**To-do item**: Reproduce every line of text in the material below word for word and in the same order, leaving the pictures out.

**Task inputs**:

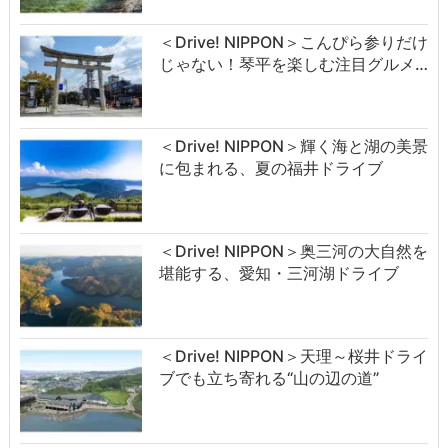
＜Drive! NIPPON＞こんぴら参りだけ
じゃない！琴平を楽しむ注目グルメ…
＜Drive! NIPPON＞輝く海と湖の美景
に包まれる、夏の福井ドライブ
＜Drive! NIPPON＞奥三河の大自然を
堪能する、愛知・三河湖ドライブ
＜Drive! NIPPON＞天理～桜井ドライ
ブでも立ち寄れる“山の辺の道”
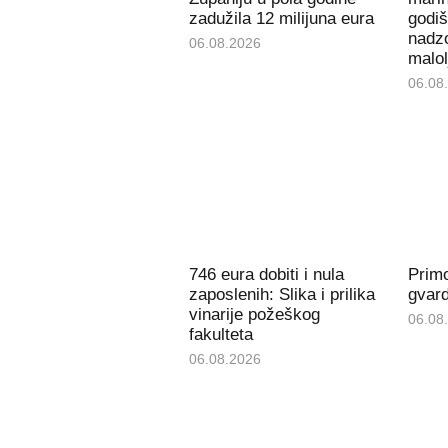
zadužila 12 milijuna eura
godiš
nadzo
06.08.2026
malol
06.08
746 eura dobiti i nula
Prim
zaposlenih: Slika i prilika
gvard
vinarije požeškog
06.08
fakulteta
06.08.2026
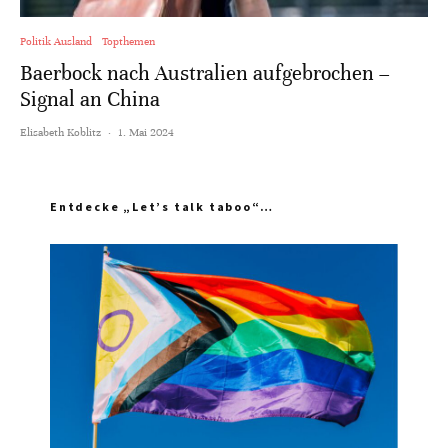
Politik Ausland
Topthemen
Baerbock nach Australien aufgebrochen –
Signal an China
Elisabeth Koblitz
·
1. Mai 2024
Entdecke „Let’s talk taboo“…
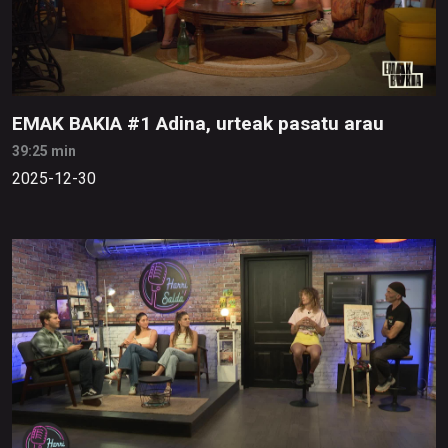
EMAK BAKIA #1 Adina, urteak pasatu arau
39:25 min
2025-12-30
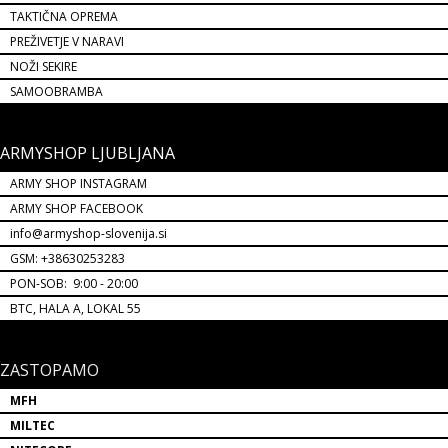
TAKTIČNA OPREMA
PREŽIVETJE V NARAVI
NOŽI SEKIRE
SAMOOBRAMBA
ARMYSHOP LJUBLJANA
ARMY SHOP INSTAGRAM
ARMY SHOP FACEBOOK
info@armyshop-slovenija.si
GSM: +38630253283
PON-SOB: 9:00 - 20:00
BTC, HALA A, LOKAL 55
ZASTOPAMO
MFH
MILTEC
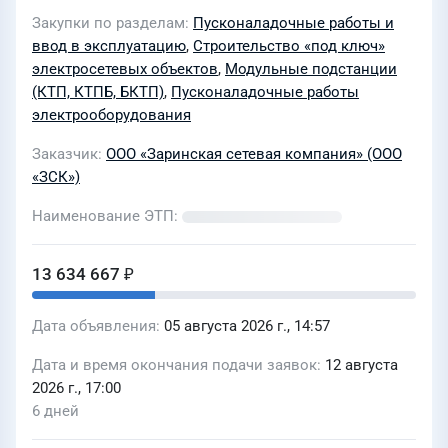
наладочных работ по объектам:
Закупки по разделам
Пусконаладочные работы и
«Модернизация оборудования КТП 8-
ввод в эксплуатацию
,
Строительство «под ключ»
13-11 в с.Черемное Алтайского края»,
электросетевых объектов
,
Модульные подстанции
«Модернизация оборудования КТП 8-
(КТП, КТПБ, БКТП)
,
Пусконаладочные работы
электрооборудования
9-9 в с.Черемное Алтайского края» и
«Модернизация оборудования КТП
Заказчик
ООО «Заринская сетевая компания» (ООО
92-1-1 в п.Чуйский Алтайского края»
«ЗСК»)
Наименование ЭТП
13 634 667 ₽
Дата объявления
05 августа 2026 г., 14:57
Дата и время окончания подачи заявок
12 августа
2026 г., 17:00
6 дней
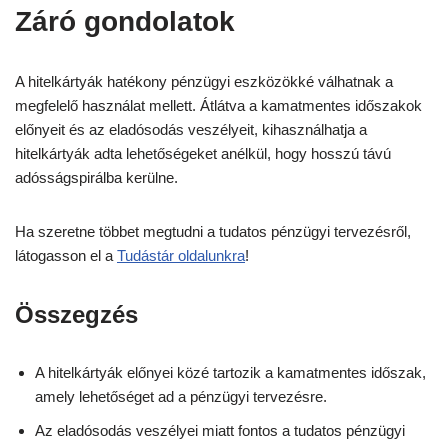
Záró gondolatok
A hitelkártyák hatékony pénzügyi eszközökké válhatnak a
megfelelő használat mellett. Átlátva a kamatmentes időszakok
előnyeit és az eladósodás veszélyeit, kihasználhatja a
hitelkártyák adta lehetőségeket anélkül, hogy hosszú távú
adósságspirálba kerülne.
Ha szeretne többet megtudni a tudatos pénzügyi tervezésről,
látogasson el a
Tudástár oldalunkra
!
Összegzés
A hitelkártyák előnyei közé tartozik a kamatmentes időszak,
amely lehetőséget ad a pénzügyi tervezésre.
Az eladósodás veszélyei miatt fontos a tudatos pénzügyi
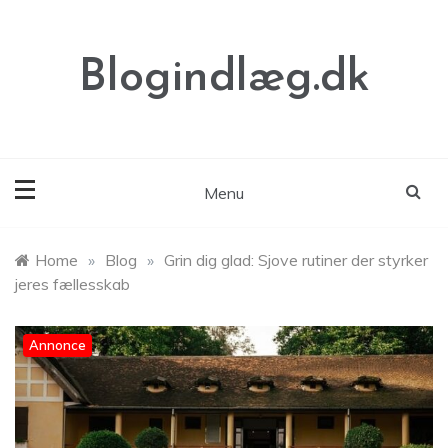
Skip
to
content
Blogindlæg.dk
Menu
Home
»
Blog
»
Grin dig glad: Sjove rutiner der styrker
jeres fællesskab
Annonce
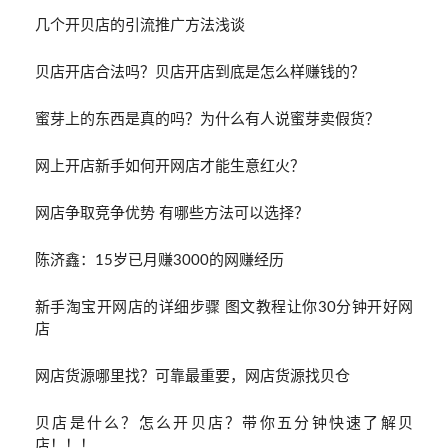
几个开贝店的引流推广方法浅谈
贝店开店合法吗？贝店开店到底是怎么样赚钱的？
蜜芽上的东西是真的吗？为什么有人说蜜芽卖假货？
网上开店新手如何开网店才能生意红火？
网店争取竞争优势 有哪些方法可以选择？
陈济鑫：15岁已月赚3000的网赚经历
新手淘宝开网店的详细步骤 图文教程让你30分钟开好网
店
网店货源哪里找？可靠最重要，网店货源找贝仓
贝店是什么？怎么开贝店？带你五分钟快速了解贝
店！！！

**Answer box**:
＜Drive! NIPPON＞こんぴら参りだけ
じゃない！琴平を楽しむ注目グルメ…
＜Drive! NIPPON＞輝く海と湖の美景
に包まれる、夏の福井ドライブ
＜Drive! NIPPON＞奥三河の大自然を
堪能する、愛知・三河湖ドライブ
＜Drive! NIPPON＞天理～桜井ドライ
ブでも立ち寄れる“山の辺の道”
zadužila 12 milijuna eura
godiš
nadzo
06.08.2026
malol
06.08
746 eura dobiti i nula
Prim
zaposlenih: Slika i prilika
gvard
vinarije požeškog
06.08
fakulteta
06.08.2026
Politik Ausland
Topthemen
Baerbock nach Australien aufgebrochen –
Signal an China
Elisabeth Koblitz
·
1. Mai 2024
Entdecke „Let’s talk taboo“…
EMAK BAKIA #1 Adina, urteak pasatu arau
39:25 min
2025-12-30
TAKTIČNA OPREMA
PREŽIVETJE V NARAVI
NOŽI SEKIRE
SAMOOBRAMBA
ARMYSHOP LJUBLJANA
ARMY SHOP INSTAGRAM
ARMY SHOP FACEBOOK
info@armyshop-slovenija.si
GSM: +38630253283
PON-SOB: 9:00 - 20:00
BTC, HALA A, LOKAL 55
ZASTOPAMO
MFH
MILTEC
наладочных работ по объектам:
Закупки по разделам
Пусконаладочные работы и
«Модернизация оборудования КТП 8-
ввод в эксплуатацию
,
Строительство «под ключ»
13-11 в с.Черемное Алтайского края»,
электросетевых объектов
,
Модульные подстанции
«Модернизация оборудования КТП 8-
(КТП, КТПБ, БКТП)
,
Пусконаладочные работы
электрооборудования
9-9 в с.Черемное Алтайского края» и
«Модернизация оборудования КТП
Заказчик
ООО «Заринская сетевая компания» (ООО
92-1-1 в п.Чуйский Алтайского края»
«ЗСК»)
Наименование ЭТП
13 634 667 ₽
Дата объявления
05 августа 2026 г., 14:57
Дата и время окончания подачи заявок
12 августа
2026 г., 17:00
6 дней
Záró gondolatok
A hitelkártyák hatékony pénzügyi eszközökké válhatnak a
megfelelő használat mellett. Átlátva a kamatmentes időszakok
előnyeit és az eladósodás veszélyeit, kihasználhatja a
hitelkártyák adta lehetőségeket anélkül, hogy hosszú távú
adósságspirálba kerülne.
Ha szeretne többet megtudni a tudatos pénzügyi tervezésről,
látogasson el a
Tudástár oldalunkra
!
Összegzés
A hitelkártyák előnyei közé tartozik a kamatmentes időszak,
amely lehetőséget ad a pénzügyi tervezésre.
Az eladósodás veszélyei miatt fontos a tudatos pénzügyi
Skip
to
content
Blogindlæg.dk
Menu
Home
»
Blog
»
Grin dig glad: Sjove rutiner der styrker
jeres fællesskab
Annonce
几个开贝店的引流推广方法浅谈
贝店开店合法吗？贝店开店到底是怎么样赚钱的？
蜜芽上的东西是真的吗？为什么有人说蜜芽卖假货？
网上开店新手如何开网店才能生意红火？
网店争取竞争优势 有哪些方法可以选择？
陈济鑫：15岁已月赚3000的网赚经历
新手淘宝开网店的详细步骤 图文教程让你30分钟开好网
店
网店货源哪里找？可靠最重要，网店货源找贝仓
贝店是什么？怎么开贝店？带你五分钟快速了解贝
店！！！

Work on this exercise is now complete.